• [ZU ERLEDIGENDE AUFGABE]: Schreibe den Text zur Erstattung der Kosten für das Vorverfahren in der Kindergeldsache im Anschluss an seinen letzten Satz weiter.

• [AUSZUG AUS DOKUMENT]:
Nichtzulassungsbeschwerde eingelegt (BFH III B 24/14)

 

Entscheidungsstichwort (Thema)

Erstattung von Kosten für die Durchführung des Vorverfahrens

 

Leitsatz (amtlich)

1. Ein Verschulden i.S.d. § 77 Abs. 1 Satz 3 EStG ist gegeben, wenn der Einspruchsführer seiner Mitwirkungspflicht im Verwaltungsverfahren nicht nachgekommen ist.

2. Eine Verletzung der Mitwirkungspflicht liegt vor, wenn der Kindergeldberechtigte seine aktuelle Anschrift und die der zu berücksichtigenden Kinder nicht mitteilt, denn diese sind für die verfahrensmäßige Abwicklung sowie zur Überprüfung der Voraussetzungen für die Gewährung von Kindergeld erforderlich.

 

Normenkette

EStG § 77

 

Tatbestand

Streitig ist die Erstattung der Kosten für die Durchführung des Vorverfahrens.

Die Klägerin erhielt für ihre Kinder X (geboren xx.xx.1992), Y (geboren xx.xx.xxxx) und Z (geboren xx.xx.xxxx) fortlaufend Kindergeld. Als Wohnort hatte sie im letzten Kindergeldantrag, der bei der Familienkasse am 25.11.2011 eingereicht wurde, M angegeben. Dem ausgefüllten und unterschriebenen Antrag auf Kindergeld hatte die Klägerin den Schwerbehindertenausweis fürX vom 03.03.2011 mit dem Grad der Behinderung von 100 v.H. und den Merkzeichen G, aG und H beigefügt.

Ein Schreiben der Familienkasse an die angegebene Adresse der Klägerin vom 17.07.2012 wurde von der Post am 23.07.2012 mit dem Vermerk "Empfänger verzogen; Einwilligung zur Weitergabe der neuen Anschrift liegt nicht vor" zurückgesandt. Das Einwohnermeldeamt der Gemeinde M teilte mit Schreiben vom 08.08.2012 der Familienkasse auf Anfrage mit, dass die Klägerin am 06.07.2011 vom Amts wegen nach unbekannt abgemeldet worden sei.

Die Familienkasse hob daraufhin mit Bescheid vom 15.08.2012 die Festsetzung des Kindergeldes für die drei Kinder ab August 2011 gemäß § 70 Abs. 2 EStG auf und forderte das im Zeitraum von August 2011 bis August 2012 i.H.v. 7.254 € ausbezahlte Kindergeld zurück. Als Begründung wird im Bescheid angegeben, dass die Klägerin nach den vorliegenden Unterlagen ab August 2011 keinen Wohnsitz oder gewöhnlichen Aufenthalt in der der Bundesrepublik Deutschland habe. Der Aufhebungs- und Rückforderungsbescheid wurde öffentlich zugestellt nach § 10 Verwaltungszustellungsgesetz.

Am 17.09.2012 ging bei der Familienkasse ein Schreiben der Klägerin ein, in dem sie als neue Adresse P, (bei "t") mitteilte und die Auszahlung von Kindergeld beantragte, da X eine Behinderung habe.

Die Familienkasse wertete dieses Schreiben als Einspruch gegen den Aufhebungs- und Rückforderungsbescheid vom 15.08.2012.

• [BEREITGESTELLTE DATEN]:
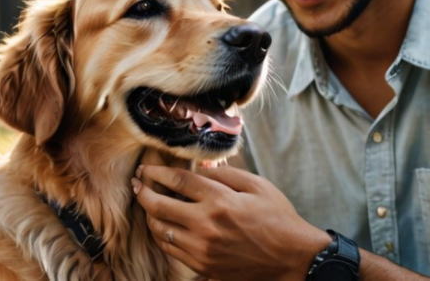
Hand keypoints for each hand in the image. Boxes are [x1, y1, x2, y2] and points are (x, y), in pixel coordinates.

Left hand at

• [ERGEBNIS DER ÜBUNG]:
Der Prozessbevollmächtigte zeigte sich als Bevollmächtigter im Verfahren gegen den Aufhebungs- und Rückforderungsbescheid vom 15.08.2012 an und führte aus, dass die Klägerin und ihre Kinder mit dem Zirkus nur innerhalb von Deutschland reisen würden. Ein Aufenthalt im Ausland sei zu keinem Zeitpunkt begründet worden.

Mit Bescheid vom 12.12.2012 hob die Familienkasse den angefochtenen Aufhebungs- und Rückforderungsbescheid vom 15.08.2012 auf.

Diese stellte jedoch fest, dass die im Einspruchsverfahren entstandenen Aufwendungen nach § 77 Abs. 1 Satz 3 EStG nicht zu erstatten sind. Die für die Entscheidung notwendigen Unterlagen seien erst während des Einspruchsverfahrens eingereicht worden. Bei Vorlage der Unterlagen vor Erteilung des Bescheids wäre dem Antrag entsprochen worden. Es hätte dann keine Veranlassung bestanden, Einspruch einzulegen.

Der Prozessbevollmächtigte legte gegen den Bescheid vom 12.12.2012, soweit die notwendigen Rechtsanwaltskosten nicht erstattet werden, Einspruch ein.

Er begründete diesen damit, dass die Klägerin Analphabetin sei. Sie sei deshalb nicht in der Lage, schriftliche Anfragen beantworten zu können. Auch sei der Familienkasse bekannt gewesen, dass die Klägerin mit einem Zirkus innerhalb der Bundesrepublik Deutschland umherreise. Für die Annahme von Auslandsaufenthalten habe zu keinem Zeitpunkt irgendein Anhaltspunkt vorgelegen. Deshalb sei es nicht nachvollziehbar, dass die angefochtene und mittlerweile aufgehobene Entscheidung durch irgendein Fehlverhalten der Klägerin verursacht worden sein solle. Vielmehr habe Veranlassung bestanden, Einspruch gegen den Bescheid einzulegen.

Das Einspruchsverfahren gegen die Kostenentscheidung verlief ohne Erfolg.

Mit der Klage beantragt der Prozessbevollmächtigte sinngemäß, den Kostenbescheid vom 12.12.2012 in Gestalt der Einspruchsentscheidung vom 09.01.2013 aufzuheben und die zu verpflichten, im Rahmen der Kostenentscheidung die Zuziehung eines Bevollmächtigten für das Vorverfahren für notwendig zu erklären (§ 77 Abs. 3 Satz 2 EStG und die der Klägerin im Vorverfahren bei der Erstreitung des Kindergeldes entstandene Gebühren und Auslagen als erstattungsfähig festzusetzen.

Zur Begründung wird im Wesentlichen ausgeführt:

Die Klägerin habe der Familienkasse unwidersprochen den Unfall von X vom xx.xx.xxxx mitgeteilt. Vor diesem Hintergrund war aufgrund der Behandlung von X klar, dass sich die Familie der Klägerin mit ihren Kindern tatsächlich in Deutschland und damit im Inl...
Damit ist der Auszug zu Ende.